◆ PROBLEM TO WORK ON:
Rescale all the rows below by reproducing every line, requests included, with each number in the answers (the keypoint coordinates and depth values) multiplied by 0.9 and rounded to a whole number, halves up. Leave the pictures out of your answer.

◆ DATASET:
--

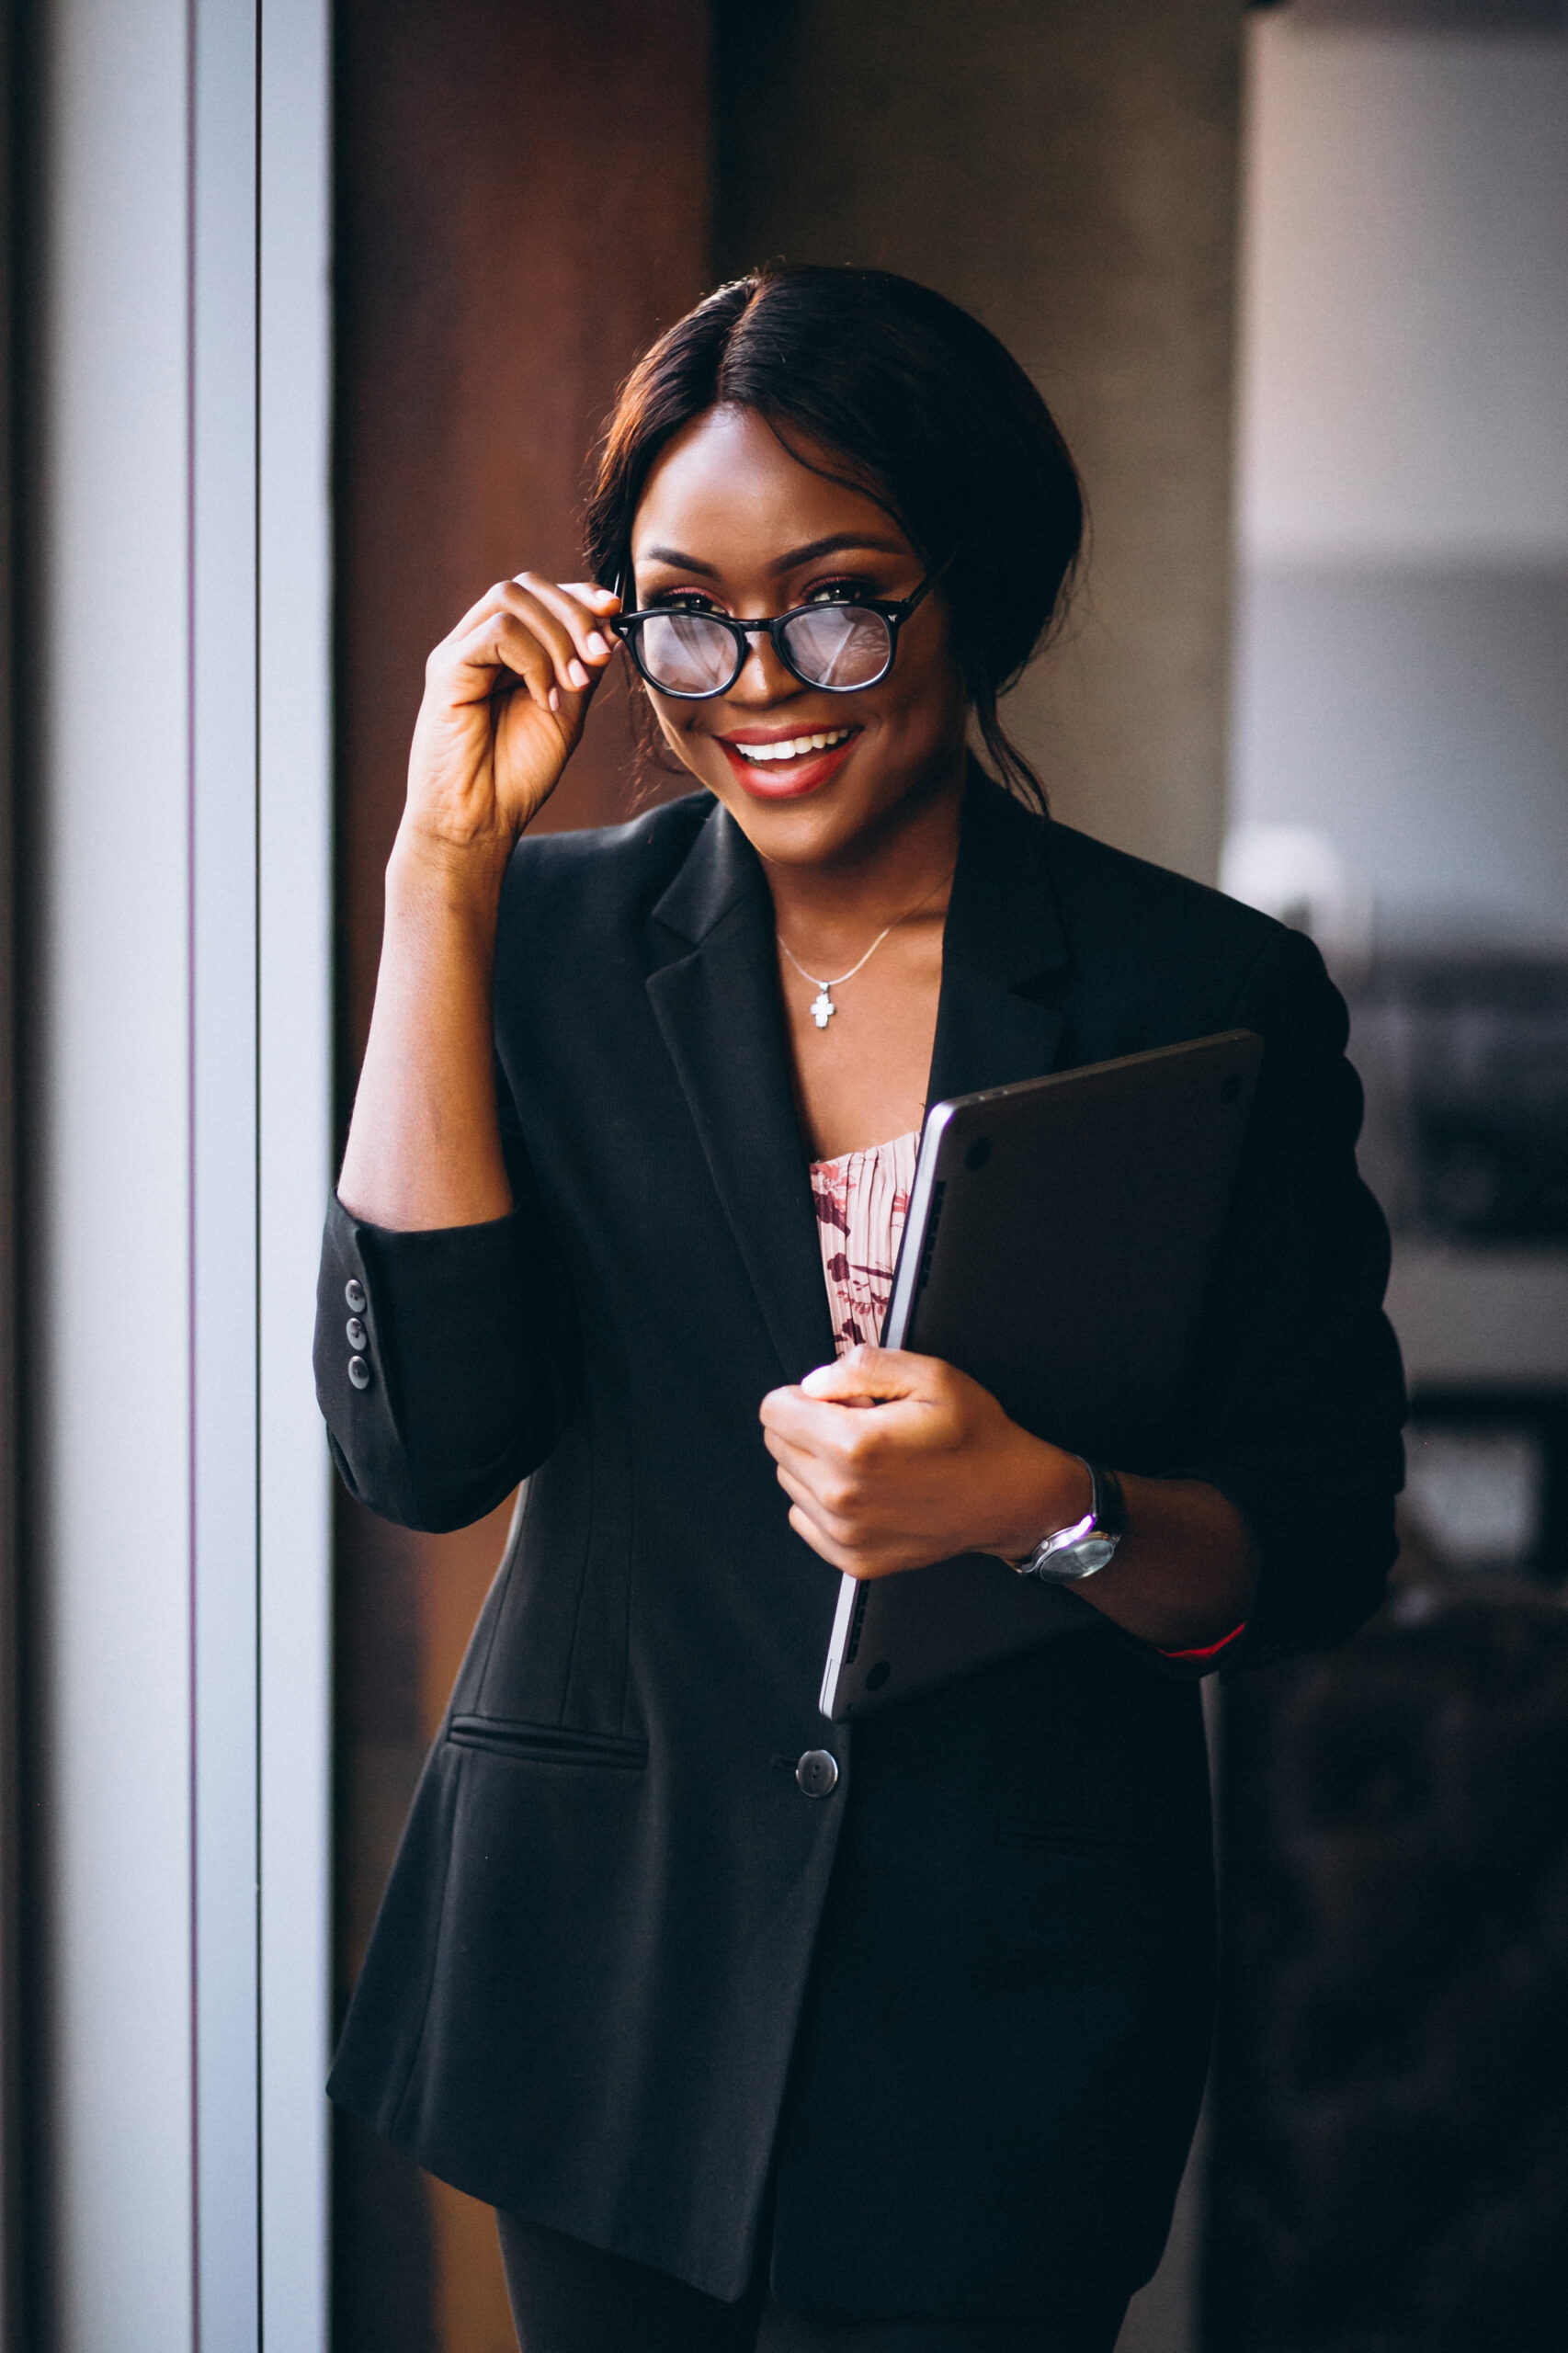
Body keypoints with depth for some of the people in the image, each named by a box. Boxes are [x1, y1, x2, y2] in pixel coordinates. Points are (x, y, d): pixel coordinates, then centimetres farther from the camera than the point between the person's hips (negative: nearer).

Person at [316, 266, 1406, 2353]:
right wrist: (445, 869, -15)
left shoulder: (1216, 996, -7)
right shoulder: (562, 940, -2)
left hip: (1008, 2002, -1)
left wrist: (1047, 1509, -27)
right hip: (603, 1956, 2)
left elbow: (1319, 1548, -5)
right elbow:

--

◆ RESULT OF THE EXERCISE:
Body keypoints with depth for some of the people in the image, each named by a box. Boxes are [x1, y1, x2, y2] in pixel coordinates. Points are (x, y, d): pixel coordinates, then centimetres farther from the camera than the point between the person's hips (negative: nearer).

Person at [316, 266, 1406, 2353]:
right wrist: (401, 782, -14)
left shoulder: (1094, 896, -6)
right shoulder: (506, 846, -2)
left hip: (907, 1802, -1)
left wrist: (942, 1358, -24)
right hip: (543, 1760, 2)
left elbow: (1187, 1393, -5)
right elbow:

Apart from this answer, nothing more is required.